It will be understood that the acts performed by the encoding module 106 may be performed offline. That is, the encoding of an image frame stream to form a multiplexed image frame stream 120 need not be performed in real-time. Instead, the image frame stream may be processed by the encoding module 106 without any particular time constraint, and the resultant multiplexed image frame stream 120 may be transferred/transmitted to the display facility 140 after the entire multiplexed image frame stream 120 has been created.
Once created, the multiplexed image frame stream 120 may be provided to the display facility 140 (as illustrated, for example, by the dotted arrow from the compression module 108 to the decompression module 144 of the display facility 140). It will be understood that the multiplexed image frame stream 120 may be provided to the display facility 140 in any number of ways. For example, the multiplexed image frame stream 120 may be provided by way of a computer readable medium (such as a hard disk, optical disc or flash memory), which is then loaded onto a storage device (not shown) at the display facility 140. Additionally or alternatively, the frame stream 120 may be transmitted to the display facility 140 via computer network communications (e.g., the data may be transmitted over the Internet). Other methods of providing the frame stream 120 to the display facility 140 may also be possible.
The display facility 140 may include: a decoding module 146 that is able to decode the multiplexed frame stream 120 (e.g., so as to restore the frame stream for transmission through a wider bandwidth transmission channel 154); and a display device 148 (e.g., a projector) that displays the resultant video stream produced from the decoding module 146.
If the multiplexed image frame stream 120 has been compressed (e.g., by compression module 108) the display facility 140 may also optionally include a decompression module 144 (shown in dotted outline) that is configured to decompress the compressed multiplexed image frame stream 120 before the multiplexed image frame stream is provided to the decoding module 146. As discussed, the decompression may be performed according to the JPEG2000 standard if, for example, the multiplexed image frame stream 120 is provided according to the Digital Cinema Initiatives (DCI v. 1.0) specification.
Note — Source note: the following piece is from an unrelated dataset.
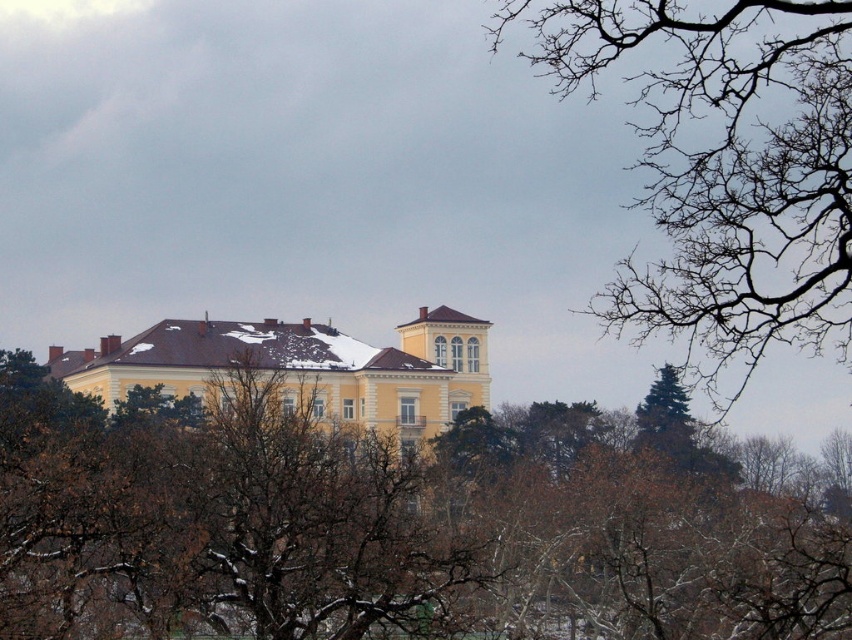
You are an architect analyzing the building surrounded by trees. Which of the two branches, the brown leafless branches at upper center or the bare branches at upper right, has a greater width?

The brown leafless branches at upper center has a greater width than the bare branches at upper right according to the description.

You are standing at the base of the building and looking towards the tower. There are two points marked on the roof, one at point (786,16) and the other at point (108,403). Which point is closer to the edge of the roof?

Point (108,403) is closer to the edge of the roof because it is in front of point (786,16), which is further back on the roof.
In variant embodiments, the decompression module 144 may be provided within the decoding module 146.
The decompression module 144 may contain a video or network interface component that allows the decompression module 144 to transmit the multiplexed image frame stream 120 to the decoding module 146. As will be understood, the decompression module 144 may contain a processor and a memory storing instructions that instruct the processor to interact with the video or network interface component.
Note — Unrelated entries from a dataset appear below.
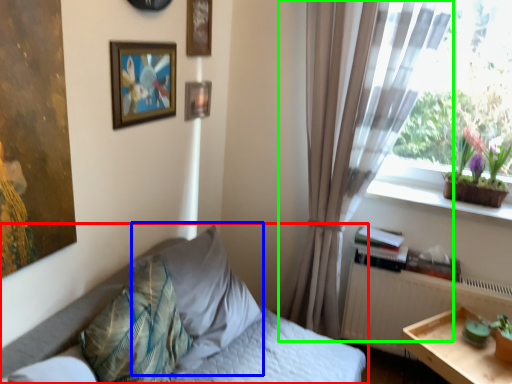
Question: Considering the real-world distances, which object is farthest from bed (highlighted by a red box)? pillow (highlighted by a blue box) or curtain (highlighted by a green box)?

Choices:
 (A) pillow
 (B) curtain

Answer: (B)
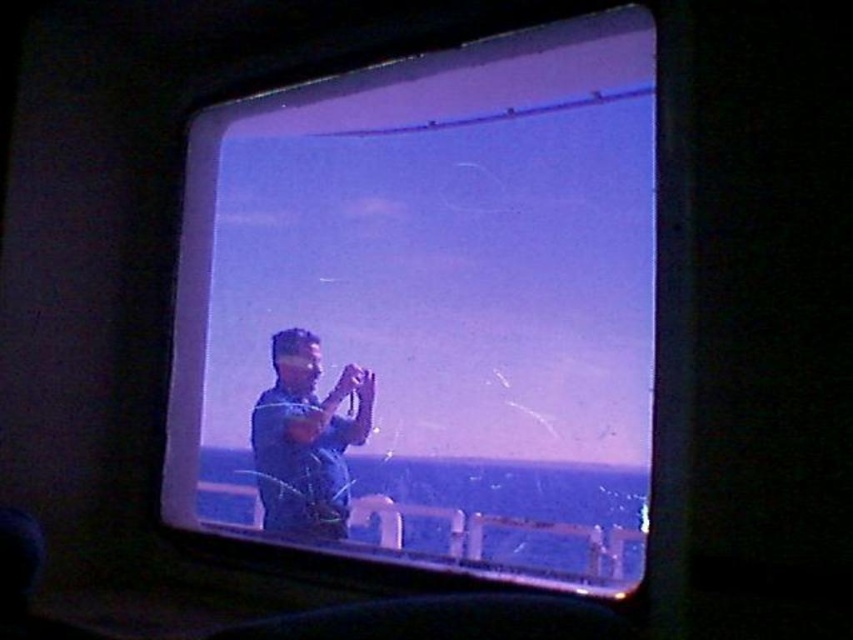
Who is taller, transparent glass airplane window at center or blue fabric shirt at center?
In some embodiments, the decompression module 144 may be capable of processing the multiplexed image frame stream 120 in real-time without first storing the multiplexed image frame stream 120. Additionally or alternatively, the display facility 140 may include a storage device (not shown) that stores the multiplexed image frame stream 120, prior to the frame stream 120 being processed by the decompression module 144. Such a storage device may include a storage medium (such as a hard disk) to store the multiplexed image frame stream 120. In various embodiments, the decompression module 144 may be provided as an application executable on the storage device.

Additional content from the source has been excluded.